***** Material supplied

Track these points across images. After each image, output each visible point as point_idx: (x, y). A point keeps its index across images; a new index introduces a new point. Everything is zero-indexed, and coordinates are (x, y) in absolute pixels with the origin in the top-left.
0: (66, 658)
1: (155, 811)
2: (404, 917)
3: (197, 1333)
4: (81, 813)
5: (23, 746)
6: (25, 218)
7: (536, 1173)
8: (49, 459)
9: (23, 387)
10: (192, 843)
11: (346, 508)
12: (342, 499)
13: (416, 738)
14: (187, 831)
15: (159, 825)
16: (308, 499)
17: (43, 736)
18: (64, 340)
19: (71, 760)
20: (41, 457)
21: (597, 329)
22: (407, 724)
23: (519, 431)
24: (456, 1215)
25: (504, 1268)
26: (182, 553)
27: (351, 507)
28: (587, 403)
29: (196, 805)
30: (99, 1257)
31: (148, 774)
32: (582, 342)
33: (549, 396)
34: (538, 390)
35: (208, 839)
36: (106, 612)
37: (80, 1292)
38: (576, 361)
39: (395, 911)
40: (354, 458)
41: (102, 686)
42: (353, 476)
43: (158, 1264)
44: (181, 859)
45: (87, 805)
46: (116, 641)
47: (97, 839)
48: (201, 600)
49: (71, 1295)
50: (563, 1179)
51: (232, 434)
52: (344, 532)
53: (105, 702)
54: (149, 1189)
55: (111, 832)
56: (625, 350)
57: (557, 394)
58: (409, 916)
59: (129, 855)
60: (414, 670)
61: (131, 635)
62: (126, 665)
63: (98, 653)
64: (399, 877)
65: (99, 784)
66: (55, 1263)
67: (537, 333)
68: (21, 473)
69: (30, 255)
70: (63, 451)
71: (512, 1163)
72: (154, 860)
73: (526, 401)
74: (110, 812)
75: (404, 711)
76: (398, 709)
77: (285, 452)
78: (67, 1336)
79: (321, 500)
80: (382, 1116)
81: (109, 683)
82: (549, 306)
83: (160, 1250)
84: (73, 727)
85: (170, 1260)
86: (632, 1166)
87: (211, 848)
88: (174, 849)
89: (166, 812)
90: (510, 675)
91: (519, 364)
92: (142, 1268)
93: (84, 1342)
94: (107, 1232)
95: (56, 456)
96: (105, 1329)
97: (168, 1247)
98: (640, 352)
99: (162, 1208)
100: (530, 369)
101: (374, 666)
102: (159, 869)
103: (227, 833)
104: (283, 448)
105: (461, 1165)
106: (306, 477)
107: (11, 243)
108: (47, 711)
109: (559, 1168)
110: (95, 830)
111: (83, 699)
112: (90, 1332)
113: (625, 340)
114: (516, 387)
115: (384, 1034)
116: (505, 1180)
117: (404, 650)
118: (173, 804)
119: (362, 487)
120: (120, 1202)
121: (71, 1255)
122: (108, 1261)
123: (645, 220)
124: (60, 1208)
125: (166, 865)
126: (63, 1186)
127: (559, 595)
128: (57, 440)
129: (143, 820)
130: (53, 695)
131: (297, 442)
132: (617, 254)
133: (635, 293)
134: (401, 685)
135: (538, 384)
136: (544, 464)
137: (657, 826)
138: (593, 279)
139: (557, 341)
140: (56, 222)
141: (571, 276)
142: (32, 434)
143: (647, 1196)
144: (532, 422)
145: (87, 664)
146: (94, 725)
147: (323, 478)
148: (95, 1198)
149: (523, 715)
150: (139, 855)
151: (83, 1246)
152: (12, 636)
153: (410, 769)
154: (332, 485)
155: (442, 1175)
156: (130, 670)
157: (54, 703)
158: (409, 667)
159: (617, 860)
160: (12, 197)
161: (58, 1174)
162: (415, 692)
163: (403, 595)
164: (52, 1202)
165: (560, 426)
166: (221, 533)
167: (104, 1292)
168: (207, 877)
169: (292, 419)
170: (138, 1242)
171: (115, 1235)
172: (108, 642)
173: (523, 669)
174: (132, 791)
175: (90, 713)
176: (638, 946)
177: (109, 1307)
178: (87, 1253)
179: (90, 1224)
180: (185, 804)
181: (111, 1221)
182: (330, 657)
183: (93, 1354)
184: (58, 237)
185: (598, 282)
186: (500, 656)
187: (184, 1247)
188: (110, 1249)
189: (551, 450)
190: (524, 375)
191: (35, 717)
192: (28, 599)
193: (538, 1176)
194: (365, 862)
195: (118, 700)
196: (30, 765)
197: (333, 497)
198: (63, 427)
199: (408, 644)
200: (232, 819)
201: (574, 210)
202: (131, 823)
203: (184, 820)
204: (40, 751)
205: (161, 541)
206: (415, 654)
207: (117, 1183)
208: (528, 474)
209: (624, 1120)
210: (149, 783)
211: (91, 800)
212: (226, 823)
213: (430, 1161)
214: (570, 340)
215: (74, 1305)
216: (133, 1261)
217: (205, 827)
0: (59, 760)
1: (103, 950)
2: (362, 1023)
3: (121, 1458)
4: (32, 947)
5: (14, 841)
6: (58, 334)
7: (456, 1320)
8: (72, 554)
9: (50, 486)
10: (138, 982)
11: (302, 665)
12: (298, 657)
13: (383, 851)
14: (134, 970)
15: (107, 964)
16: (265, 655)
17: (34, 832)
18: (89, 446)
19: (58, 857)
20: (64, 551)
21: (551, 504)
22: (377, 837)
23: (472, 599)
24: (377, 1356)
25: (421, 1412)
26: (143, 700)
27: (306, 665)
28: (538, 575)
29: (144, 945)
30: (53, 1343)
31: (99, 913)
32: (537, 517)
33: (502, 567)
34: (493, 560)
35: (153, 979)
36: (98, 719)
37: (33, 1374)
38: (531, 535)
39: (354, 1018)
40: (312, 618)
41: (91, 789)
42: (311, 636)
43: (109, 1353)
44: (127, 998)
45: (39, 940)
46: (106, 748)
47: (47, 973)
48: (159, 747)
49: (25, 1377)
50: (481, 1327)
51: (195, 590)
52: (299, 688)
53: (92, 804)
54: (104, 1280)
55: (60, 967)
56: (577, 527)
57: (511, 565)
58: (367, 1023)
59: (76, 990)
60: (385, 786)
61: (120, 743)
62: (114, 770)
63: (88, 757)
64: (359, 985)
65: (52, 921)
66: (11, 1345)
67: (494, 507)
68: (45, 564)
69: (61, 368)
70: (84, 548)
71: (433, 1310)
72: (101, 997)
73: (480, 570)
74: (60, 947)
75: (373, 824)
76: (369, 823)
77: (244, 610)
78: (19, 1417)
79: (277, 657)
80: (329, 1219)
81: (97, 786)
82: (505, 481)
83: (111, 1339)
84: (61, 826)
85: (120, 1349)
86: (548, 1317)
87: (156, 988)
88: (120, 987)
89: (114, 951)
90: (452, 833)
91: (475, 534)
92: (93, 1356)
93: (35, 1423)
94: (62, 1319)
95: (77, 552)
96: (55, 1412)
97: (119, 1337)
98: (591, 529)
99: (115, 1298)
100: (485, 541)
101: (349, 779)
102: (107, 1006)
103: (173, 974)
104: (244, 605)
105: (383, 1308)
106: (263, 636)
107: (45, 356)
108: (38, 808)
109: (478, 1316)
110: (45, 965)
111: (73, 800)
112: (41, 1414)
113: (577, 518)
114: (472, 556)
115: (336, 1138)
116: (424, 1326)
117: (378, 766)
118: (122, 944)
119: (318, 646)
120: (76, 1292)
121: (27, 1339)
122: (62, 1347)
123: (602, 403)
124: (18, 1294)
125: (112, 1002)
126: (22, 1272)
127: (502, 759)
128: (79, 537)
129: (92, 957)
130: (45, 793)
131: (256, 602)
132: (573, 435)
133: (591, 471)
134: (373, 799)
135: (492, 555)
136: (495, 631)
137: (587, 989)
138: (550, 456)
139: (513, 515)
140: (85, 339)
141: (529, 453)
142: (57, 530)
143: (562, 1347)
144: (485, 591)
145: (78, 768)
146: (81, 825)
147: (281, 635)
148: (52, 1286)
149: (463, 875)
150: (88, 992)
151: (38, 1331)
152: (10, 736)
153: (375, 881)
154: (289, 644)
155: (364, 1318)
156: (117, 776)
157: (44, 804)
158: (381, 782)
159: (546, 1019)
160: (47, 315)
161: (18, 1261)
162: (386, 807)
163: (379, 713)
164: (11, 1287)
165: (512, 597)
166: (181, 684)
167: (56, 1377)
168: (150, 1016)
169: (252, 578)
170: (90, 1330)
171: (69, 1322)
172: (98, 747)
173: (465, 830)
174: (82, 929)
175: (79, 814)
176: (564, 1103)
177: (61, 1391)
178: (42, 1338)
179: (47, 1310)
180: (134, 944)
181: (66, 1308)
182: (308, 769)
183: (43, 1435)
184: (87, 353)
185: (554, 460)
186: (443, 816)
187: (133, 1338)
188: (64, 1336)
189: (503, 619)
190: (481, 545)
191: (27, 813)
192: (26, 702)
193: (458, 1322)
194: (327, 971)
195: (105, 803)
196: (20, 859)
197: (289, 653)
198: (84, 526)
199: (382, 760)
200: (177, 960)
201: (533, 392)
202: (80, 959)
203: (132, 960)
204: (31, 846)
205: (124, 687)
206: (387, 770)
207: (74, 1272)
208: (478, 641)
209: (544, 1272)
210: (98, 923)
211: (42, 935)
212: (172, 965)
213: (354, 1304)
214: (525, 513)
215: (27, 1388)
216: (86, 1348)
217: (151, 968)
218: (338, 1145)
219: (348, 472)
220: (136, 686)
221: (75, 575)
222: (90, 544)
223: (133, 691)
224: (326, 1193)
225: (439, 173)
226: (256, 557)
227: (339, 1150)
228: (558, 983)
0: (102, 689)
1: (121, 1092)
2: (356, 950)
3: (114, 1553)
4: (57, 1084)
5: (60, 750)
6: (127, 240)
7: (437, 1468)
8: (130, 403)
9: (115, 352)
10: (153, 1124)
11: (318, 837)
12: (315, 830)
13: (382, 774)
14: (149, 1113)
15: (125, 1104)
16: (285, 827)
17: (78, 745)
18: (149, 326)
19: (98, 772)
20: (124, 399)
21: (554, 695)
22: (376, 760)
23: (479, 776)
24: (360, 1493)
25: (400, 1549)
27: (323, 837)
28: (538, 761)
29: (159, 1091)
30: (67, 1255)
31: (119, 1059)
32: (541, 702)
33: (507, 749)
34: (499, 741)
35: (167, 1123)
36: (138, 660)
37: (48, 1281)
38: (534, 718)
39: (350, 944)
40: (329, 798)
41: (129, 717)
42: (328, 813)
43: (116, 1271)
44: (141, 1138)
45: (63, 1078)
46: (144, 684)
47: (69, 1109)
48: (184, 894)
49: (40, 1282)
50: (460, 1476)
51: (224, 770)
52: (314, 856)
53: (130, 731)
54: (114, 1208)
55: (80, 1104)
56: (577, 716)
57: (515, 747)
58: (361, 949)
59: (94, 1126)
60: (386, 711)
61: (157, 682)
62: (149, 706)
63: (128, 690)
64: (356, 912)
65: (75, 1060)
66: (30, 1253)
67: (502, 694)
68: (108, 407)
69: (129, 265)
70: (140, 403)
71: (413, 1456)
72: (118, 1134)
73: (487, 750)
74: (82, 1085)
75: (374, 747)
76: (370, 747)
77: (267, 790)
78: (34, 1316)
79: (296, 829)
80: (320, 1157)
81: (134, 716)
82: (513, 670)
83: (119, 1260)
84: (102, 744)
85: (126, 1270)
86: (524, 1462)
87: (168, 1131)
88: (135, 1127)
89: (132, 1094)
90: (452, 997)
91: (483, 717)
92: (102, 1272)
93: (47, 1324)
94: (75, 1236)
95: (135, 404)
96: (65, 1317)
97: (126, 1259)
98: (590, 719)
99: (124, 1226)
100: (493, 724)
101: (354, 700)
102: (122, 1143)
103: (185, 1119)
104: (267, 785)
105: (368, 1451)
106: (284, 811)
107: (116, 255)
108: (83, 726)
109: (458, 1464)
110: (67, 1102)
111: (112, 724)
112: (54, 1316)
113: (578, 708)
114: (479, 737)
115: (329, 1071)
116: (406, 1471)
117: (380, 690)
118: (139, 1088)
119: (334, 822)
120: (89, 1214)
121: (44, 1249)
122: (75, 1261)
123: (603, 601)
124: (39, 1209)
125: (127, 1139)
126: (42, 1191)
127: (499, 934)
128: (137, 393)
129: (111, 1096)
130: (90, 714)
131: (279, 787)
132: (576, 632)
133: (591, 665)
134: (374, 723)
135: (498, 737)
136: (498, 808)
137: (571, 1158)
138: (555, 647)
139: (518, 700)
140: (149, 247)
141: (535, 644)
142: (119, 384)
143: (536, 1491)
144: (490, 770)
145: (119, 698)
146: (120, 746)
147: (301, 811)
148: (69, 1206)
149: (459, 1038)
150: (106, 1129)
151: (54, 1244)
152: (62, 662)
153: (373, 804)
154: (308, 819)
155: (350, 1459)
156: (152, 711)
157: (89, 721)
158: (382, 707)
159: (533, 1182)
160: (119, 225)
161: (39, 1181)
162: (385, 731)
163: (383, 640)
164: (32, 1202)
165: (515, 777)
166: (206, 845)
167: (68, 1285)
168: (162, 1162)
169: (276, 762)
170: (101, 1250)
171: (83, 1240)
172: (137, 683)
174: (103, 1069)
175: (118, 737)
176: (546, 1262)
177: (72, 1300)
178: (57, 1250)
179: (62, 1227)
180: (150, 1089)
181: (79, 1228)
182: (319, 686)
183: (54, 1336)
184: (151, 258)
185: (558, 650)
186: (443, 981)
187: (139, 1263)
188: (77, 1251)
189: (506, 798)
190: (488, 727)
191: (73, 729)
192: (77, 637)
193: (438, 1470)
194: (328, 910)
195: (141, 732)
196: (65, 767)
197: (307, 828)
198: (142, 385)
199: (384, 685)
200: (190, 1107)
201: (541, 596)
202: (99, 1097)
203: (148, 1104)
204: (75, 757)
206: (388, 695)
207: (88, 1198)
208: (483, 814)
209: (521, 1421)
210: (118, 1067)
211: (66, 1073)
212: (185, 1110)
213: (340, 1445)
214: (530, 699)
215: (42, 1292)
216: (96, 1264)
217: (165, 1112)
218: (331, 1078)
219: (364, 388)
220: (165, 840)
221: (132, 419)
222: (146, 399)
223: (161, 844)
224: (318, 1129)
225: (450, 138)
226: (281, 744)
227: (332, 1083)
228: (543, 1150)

**********
***** Material supplied

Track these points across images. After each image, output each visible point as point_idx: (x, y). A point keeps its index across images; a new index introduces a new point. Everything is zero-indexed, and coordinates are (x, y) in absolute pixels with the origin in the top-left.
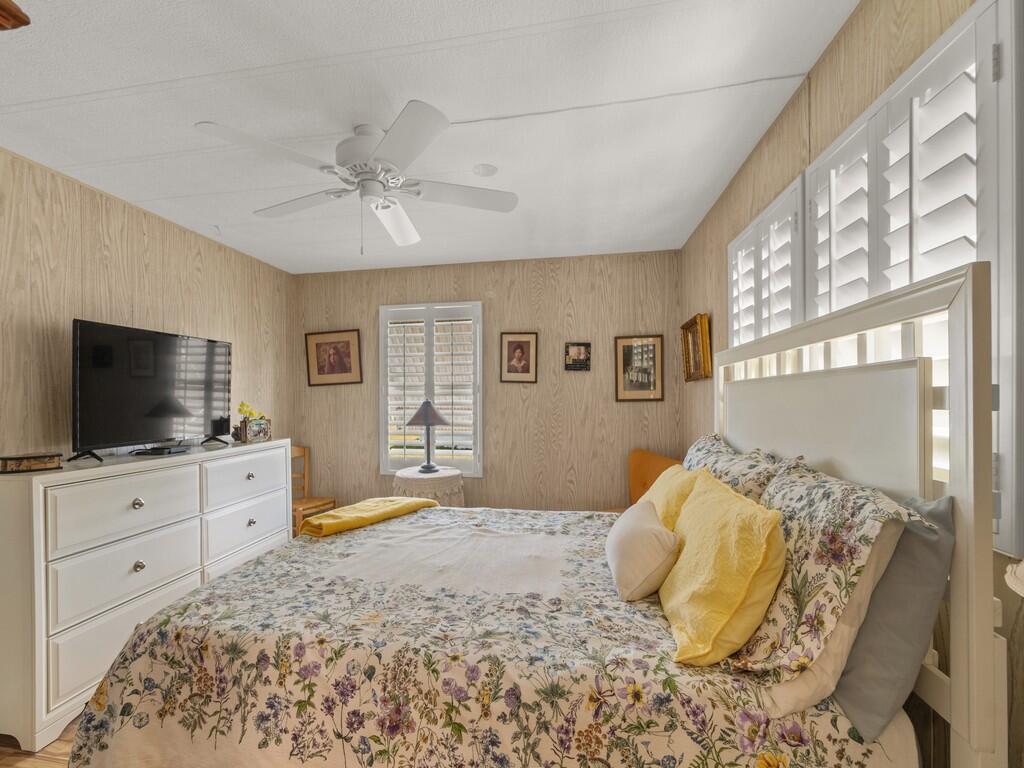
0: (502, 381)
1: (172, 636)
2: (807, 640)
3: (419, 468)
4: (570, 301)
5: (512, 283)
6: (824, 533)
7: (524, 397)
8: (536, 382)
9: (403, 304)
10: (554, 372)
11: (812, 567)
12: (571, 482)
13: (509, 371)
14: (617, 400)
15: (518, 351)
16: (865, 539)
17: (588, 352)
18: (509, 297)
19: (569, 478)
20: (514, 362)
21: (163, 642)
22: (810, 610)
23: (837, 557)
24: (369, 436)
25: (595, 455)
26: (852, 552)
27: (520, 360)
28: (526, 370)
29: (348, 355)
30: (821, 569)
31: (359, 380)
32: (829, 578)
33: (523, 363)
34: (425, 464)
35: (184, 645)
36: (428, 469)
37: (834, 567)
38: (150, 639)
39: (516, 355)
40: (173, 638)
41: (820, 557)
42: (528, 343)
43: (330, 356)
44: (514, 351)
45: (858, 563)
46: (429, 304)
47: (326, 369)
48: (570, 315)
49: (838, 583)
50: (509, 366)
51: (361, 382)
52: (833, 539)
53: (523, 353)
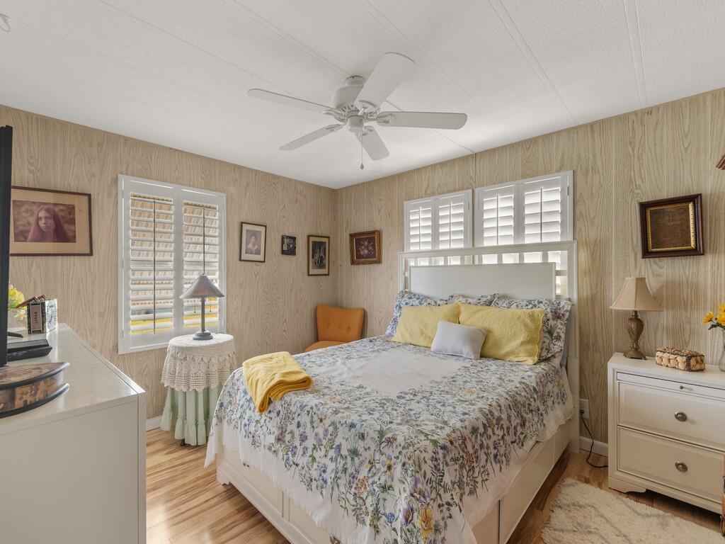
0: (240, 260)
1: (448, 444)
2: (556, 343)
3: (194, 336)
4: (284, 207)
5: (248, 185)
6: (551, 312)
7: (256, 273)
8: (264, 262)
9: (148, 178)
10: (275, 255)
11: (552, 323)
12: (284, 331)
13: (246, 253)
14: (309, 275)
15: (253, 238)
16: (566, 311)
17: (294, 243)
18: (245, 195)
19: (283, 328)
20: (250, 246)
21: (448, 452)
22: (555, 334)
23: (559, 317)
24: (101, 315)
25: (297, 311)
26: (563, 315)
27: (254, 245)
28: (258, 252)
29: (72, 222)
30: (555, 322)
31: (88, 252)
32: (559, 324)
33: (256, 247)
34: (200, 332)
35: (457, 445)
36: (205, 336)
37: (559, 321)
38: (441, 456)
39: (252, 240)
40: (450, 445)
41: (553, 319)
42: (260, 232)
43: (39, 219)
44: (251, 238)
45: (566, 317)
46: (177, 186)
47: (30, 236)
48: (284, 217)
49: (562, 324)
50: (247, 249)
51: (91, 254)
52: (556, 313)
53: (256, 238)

**********
***** Material supplied

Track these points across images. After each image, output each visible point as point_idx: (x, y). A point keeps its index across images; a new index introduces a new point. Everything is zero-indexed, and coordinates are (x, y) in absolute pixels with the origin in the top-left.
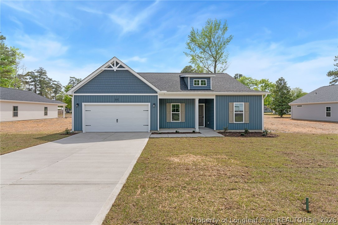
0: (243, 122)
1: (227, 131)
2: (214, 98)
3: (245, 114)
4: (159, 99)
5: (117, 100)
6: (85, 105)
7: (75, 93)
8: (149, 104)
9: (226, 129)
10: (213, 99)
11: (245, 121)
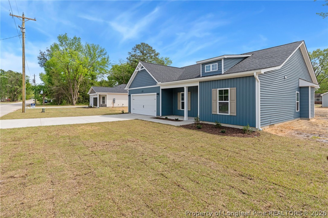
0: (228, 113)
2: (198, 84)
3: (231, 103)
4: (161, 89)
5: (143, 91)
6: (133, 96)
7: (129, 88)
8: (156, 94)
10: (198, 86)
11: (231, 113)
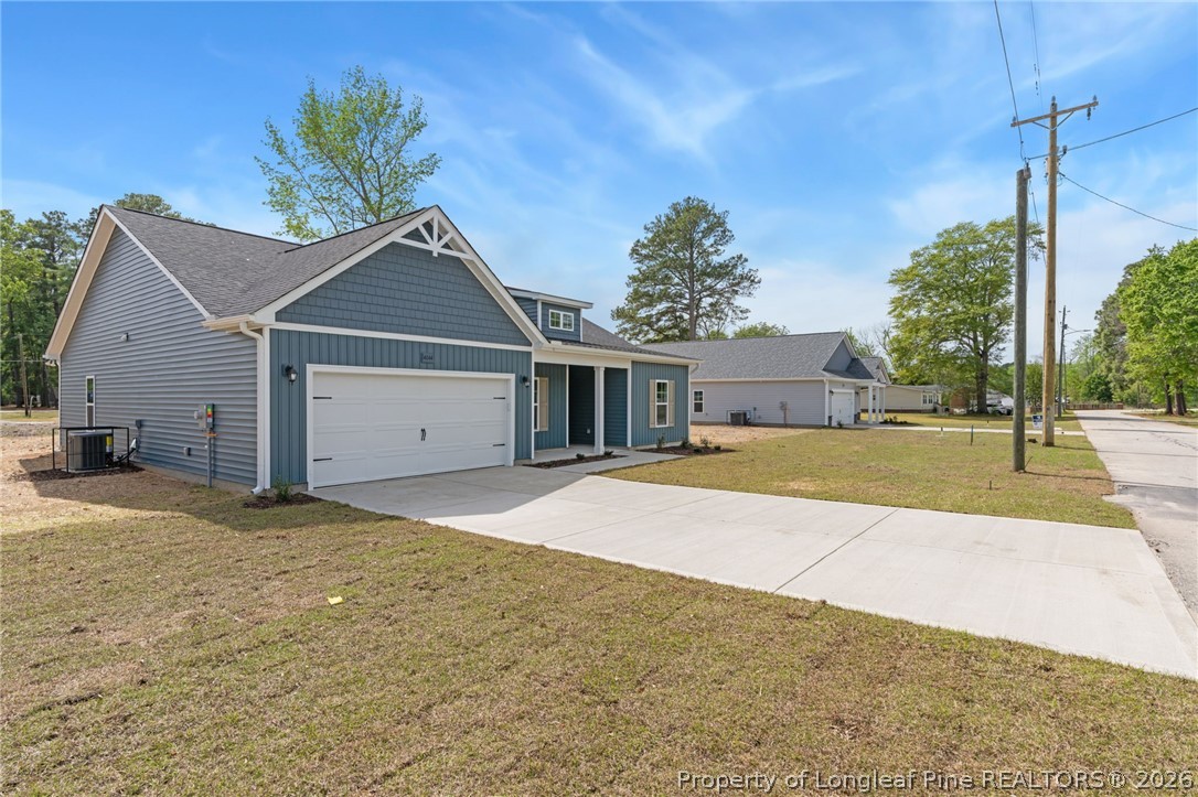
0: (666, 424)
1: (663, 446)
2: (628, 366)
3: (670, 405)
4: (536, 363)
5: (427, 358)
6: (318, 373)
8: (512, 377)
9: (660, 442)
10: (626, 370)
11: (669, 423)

**********

Task brief:
Please transcribe exactly the lines above from the line that has "7: (524, 397)" up to and including the line that has "31: (359, 380)"; no other line belongs in the answer.

Exercise answer:
7: (524, 397)
8: (536, 382)
9: (403, 304)
10: (554, 372)
11: (812, 567)
12: (571, 482)
13: (509, 371)
14: (617, 400)
15: (518, 351)
16: (865, 539)
17: (588, 352)
18: (509, 297)
19: (569, 478)
20: (514, 362)
21: (163, 642)
22: (810, 610)
23: (837, 557)
24: (369, 436)
25: (595, 455)
26: (852, 552)
27: (520, 360)
28: (526, 370)
29: (348, 355)
30: (821, 569)
31: (359, 380)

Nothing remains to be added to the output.